MUNI Bonds Have Jumped the Shark

by Darwin on January 13, 2011

On November 22nd, I penned an article at ETFBase entitled Muni Bond Market Imploding.  While I was derided for my call at SeekingAlpha and other outlets that syndicate my content for calling the top, the muni market has in fact, begun imploding.  Like clockwork, Meredith Whitney appeared on 60 minutes (Day of Reckoning) sharing with the country and absolute shambles that various states and municipalities find themselves in.  Illinois for instance, is literally a deadbeat state.  They cannot and do not actually pay their bills.  As though is this is to fathom, there are hundreds of business and thousands of people that are literally owed money by the state.  So, what does Illinois do?  Rather than cut spending and entitlements (which is the real problem), they raise taxes by the largest amount ever for any state – a record.  This tax increase will just chase business and dollars out of the state, further impairing it – all while keeping enough voters happy by not touching entitlements.

Muni Bond Funds Dropping

Since the initial date of publication, the oft-cited benchmark muni bond ETF (NQI) has dropped 8%.  This, while the S&P500 has rallied 7%.  Not that they’re supposed to track each other closely, but clearly things are amiss.  Muni bonds are supposed to be “safe”, not lose 8% in just over a month, especially when the broader market is telling us things are improving.

"You're Going...The WRONG WAY!!!"

The Final Straw

I saw muni bonds have jumped the shark, or shall I say, it’s going to become the bandwagon play, because today Meredith Whitney was on CNBC AGAIN touting her theory of massive municipality collapses, but it gets better.  JPMorgan came out today and said Game Over (Jamie Dimon Warns on Munis).  When enough (seemingly) smart business leaders and CEOs start calling fire, there’s probably something smoldering.  I don’t think it’s a question of whether we’re going to see more muni collapses, but rather, just how long the can will be kicked down the road.  I’m not giving investment advice – I’m just saying be careful.  Many muni funds, especially high yield muni funds (which I no longer own), are “high yield” because they own lots of California, Illinois, Nevada and Florida debt.  Bad.  Some people cherry pick safer individual muni bonds themselves (with low yields).  Novice retail investors often seek diversification through ETFs, ETNs and closed-end funds.  Just be careful if you’re considering jumping in now since yields will start to look more attractive and funds will seem to be a “value”; it may very well be catching a falling knife.

{ 4 comments… read them below or add one }

krantcents January 13, 2011 at 9:43 pm

I was under the impression that all bonds were going down for various reasons never mind credit worthiness.


Darwin January 15, 2011 at 2:48 pm

Munis are getting a spike in bad press of late, which is driving the selloff. Historically, they’d been quite safe; barely an premium over US Treasuries after factoring in tax free status. now, they’ dropping even more than Treasuries.

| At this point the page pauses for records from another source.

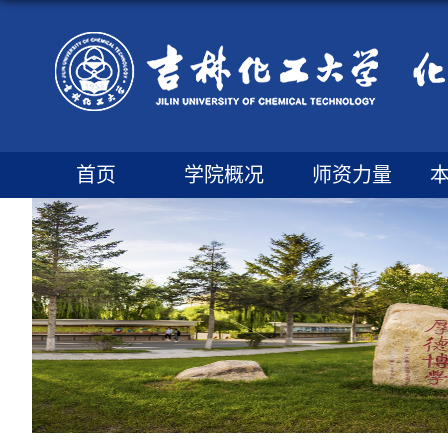
首页
学院概况
师资力量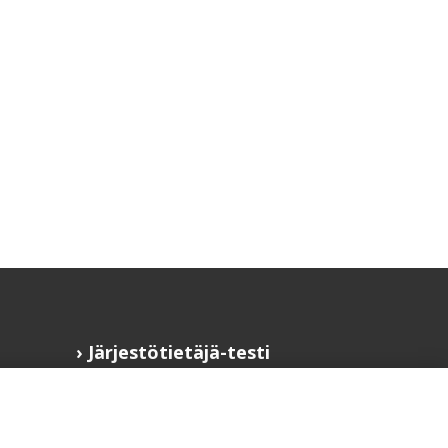
Järjestötietäjä-testi
Anna palautetta
Saavutettavuusseloste
Evästekäytännöt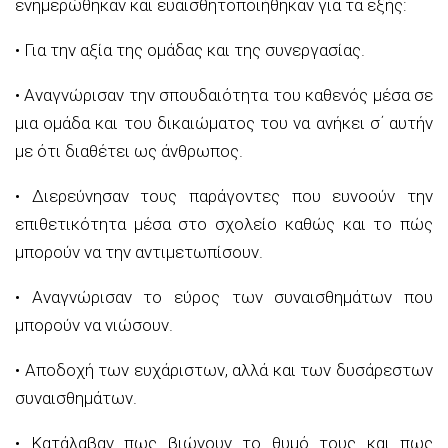
ενημερώθηκαν και ευαισθητοποιήθηκαν για τα εξής:
• Για την αξία της ομάδας και της συνεργασίας.
• Αναγνώρισαν την σπουδαιότητα του καθενός μέσα σε
μια ομάδα και του δικαιώματος του να ανήκει σ΄ αυτήν
με ότι διαθέτει ως άνθρωπος.
• Διερεύνησαν τους παράγοντες που ευνοούν την
επιθετικότητα μέσα στο σχολείο καθώς και το πώς
μπορούν να την αντιμετωπίσουν.
• Αναγνώρισαν το εύρος των συναισθημάτων που
μπορούν να νιώσουν.
• Αποδοχή των ευχάριστων, αλλά και των δυσάρεστων
συναισθημάτων.
• Κατάλαβαν πως βιώνουν το θυμό τους και πως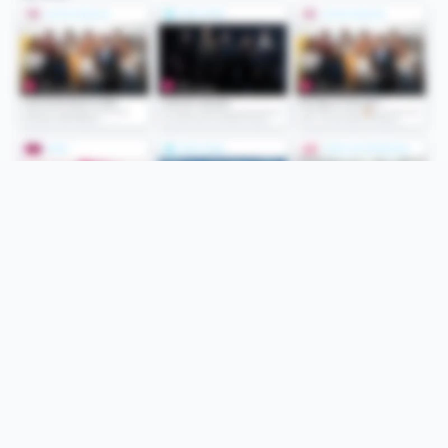
Folge uns
Unsere Services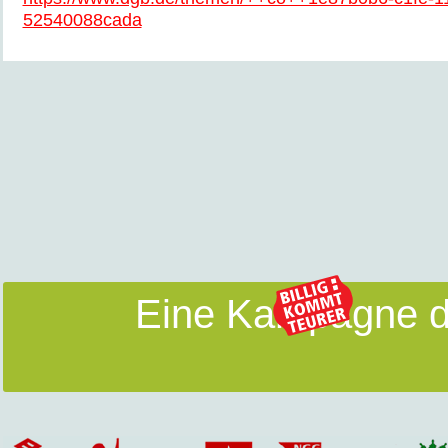
52540088cada
Eine Kampagne d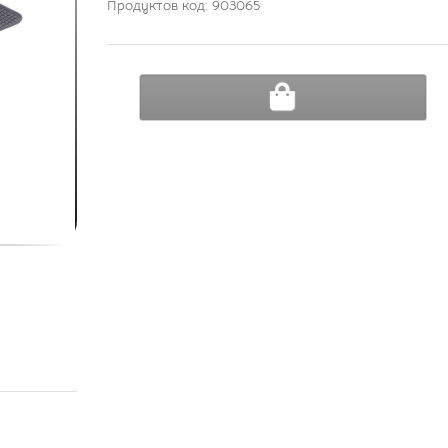
Продуктов код: 903065
ДОБАВИ В КОЛИЧКА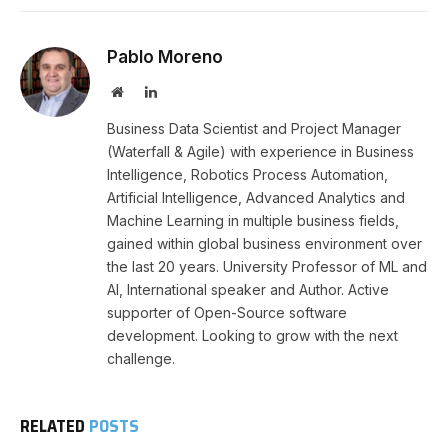
Pablo Moreno
Website
LinkedIn
Business Data Scientist and Project Manager
(Waterfall & Agile) with experience in Business
Intelligence, Robotics Process Automation,
Artificial Intelligence, Advanced Analytics and
Machine Learning in multiple business fields,
gained within global business environment over
the last 20 years. University Professor of ML and
AI, International speaker and Author. Active
supporter of Open-Source software
development. Looking to grow with the next
challenge.
RELATED
POSTS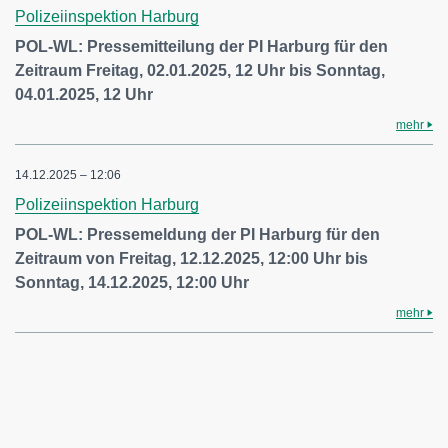
Polizeiinspektion Harburg
POL-WL: Pressemitteilung der PI Harburg für den
Zeitraum Freitag, 02.01.2025, 12 Uhr bis Sonntag,
04.01.2025, 12 Uhr
mehr
14.12.2025 – 12:06
Polizeiinspektion Harburg
POL-WL: Pressemeldung der PI Harburg für den
Zeitraum von Freitag, 12.12.2025, 12:00 Uhr bis
Sonntag, 14.12.2025, 12:00 Uhr
mehr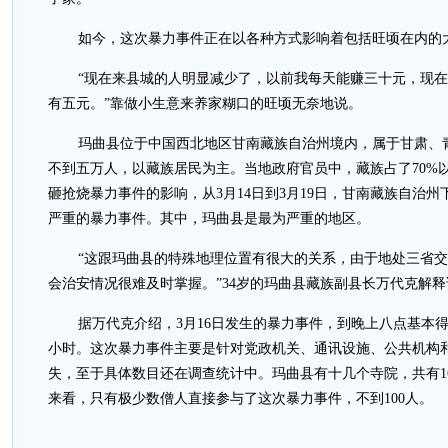
如今，这次暴力事件正在以各种方式影响着包括旺顷在内的
“现在来县城的人明显减少了，以前我每天能赚三十元，现
有五元。”靠做小生意来养家糊口的旺顷无奈地说。
玛曲县位于中国西北地区甘南藏族自治州境内，属于甘肃、
不到五万人，以藏族居民为主。当地政府官员中，藏族占了70%以
砸抢烧暴力事件的影响，从3月14日到3月19日，甘南藏族自治
严重的暴力事件。其中，玛曲县是最为严重的地区。
“这跟玛曲县的特殊地理位置有很大的关系，由于地处三省
会治安情况很难及时掌握。”34岁的玛曲县藏族副县长万代克解释
据万代克介绍，3月16日发生的暴力事件，到晚上八点基本
小时。这次暴力事件主要是针对党政机关、通讯设施、公共机构
失，至于具体数目还在调查统计中。玛曲县有十几个寺院，共有1
来看，只有极少数僧人直接参与了这次暴力事件，不到100人。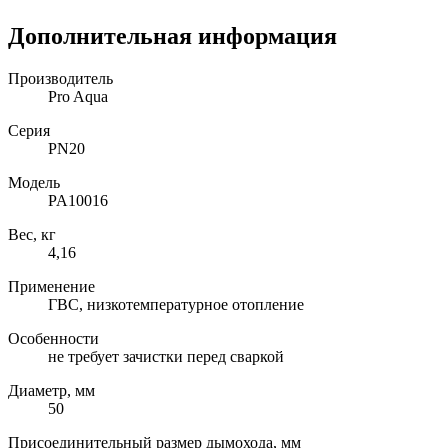
Дополнительная информация
Производитель
Pro Aqua
Серия
PN20
Модель
PA10016
Вес, кг
4,16
Применение
ГВС, низкотемпературное отопление
Особенности
не требует зачистки перед сваркой
Диаметр, мм
50
Присоединительный размер дымохода, мм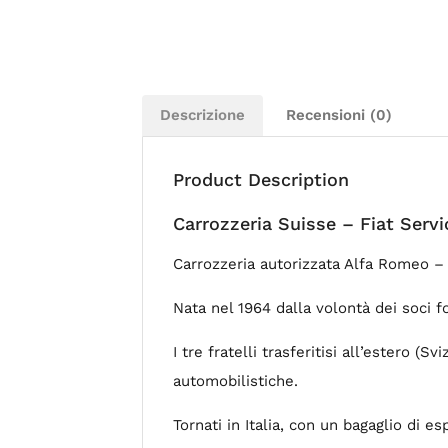
Descrizione
Recensioni (0)
Product Description
Carrozzeria Suisse – Fiat Serv
Carrozzeria autorizzata Alfa Romeo – 
Nata nel 1964 dalla volontà dei soci 
I tre fratelli trasferitisi all’estero 
automobilistiche.
Tornati in Italia, con un bagaglio di e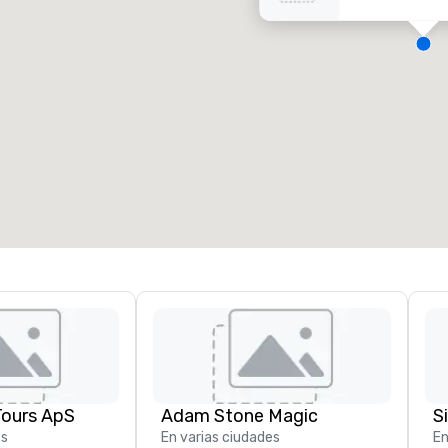
alas de reunión
:
Habitaciones para huéspedes
:
7
220
spacio de reunión total
:
Sala más grande
:
2.000 pies cuad.
4100 pies cuad.
Elegir sede
Tours ApS
Adam Stone Magic
es
En varias ciudades
En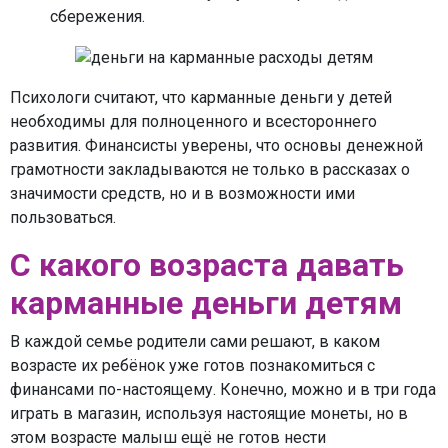
сбережения.
Психологи считают, что карманные деньги у детей
необходимы для полноценного и всестороннего
развития. Финансисты уверены, что основы денежной
грамотности закладываются не только в рассказах о
значимости средств, но и в возможности ими
пользоваться.
С какого возраста давать
карманные деньги детям
В каждой семье родители сами решают, в каком
возрасте их ребёнок уже готов познакомиться с
финансами по-настоящему. Конечно, можно и в три года
играть в магазин, используя настоящие монеты, но в
этом возрасте малыш ещё не готов нести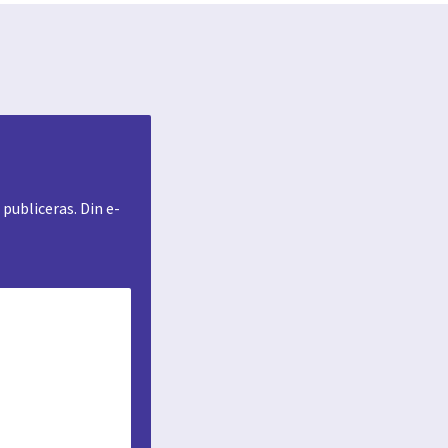
ubliceras. Din e-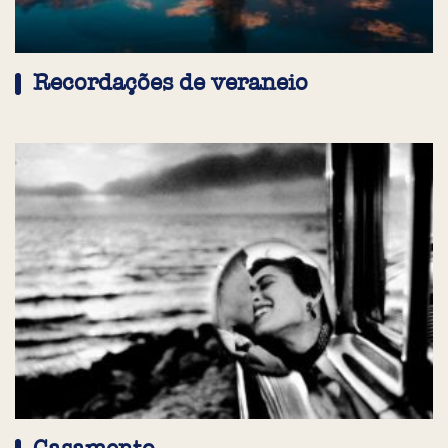
Recordações de veraneio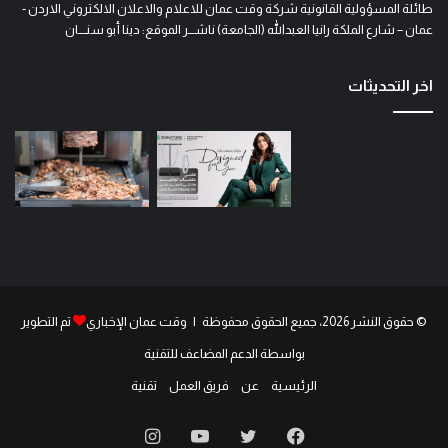
طائلة المسؤولية القانونية شركة وقت عمان للاعلام والاعلان الالكتروني الاردن -
عمان – شارع الملكة رانيا العبدالله (الجامعة) ناشـــر الموقع: دينا أبو سنــــان
اخر التحديثات
© حقوق النشر 2026، جميع الحقوق محفوظة | وقت عمان الإخباري
تم التطوير
بواسطة الدعم المضاعف للتقنية
الرئيسية
عن
فريق العمل
تقنية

101 Centavos January 15, 2011 at 12:07 am

Darwin, I have very little exposure to bonds, and after reading this, I may have even less. Cities, counties, and states are feeling the pinch, but instead of doing the needful and making massive cuts, they’re going the other direction. Our city has joined the odious trend of charging motorists who are involved in auto accidents for the “expense” of the paramedics.


Darwin January 15, 2011 at 2:50 pm

Yeah, this is just the beginning for states and towns to start coming up with “innovative” ways to raise revenues. At the end of the day, it’s a tax – and taxes are going up everywhere – stealth or not. Of course, they wouldn’t dare cut entitlements to existing members – not politically popular. Just subtly raise taxes and kick the can down the road.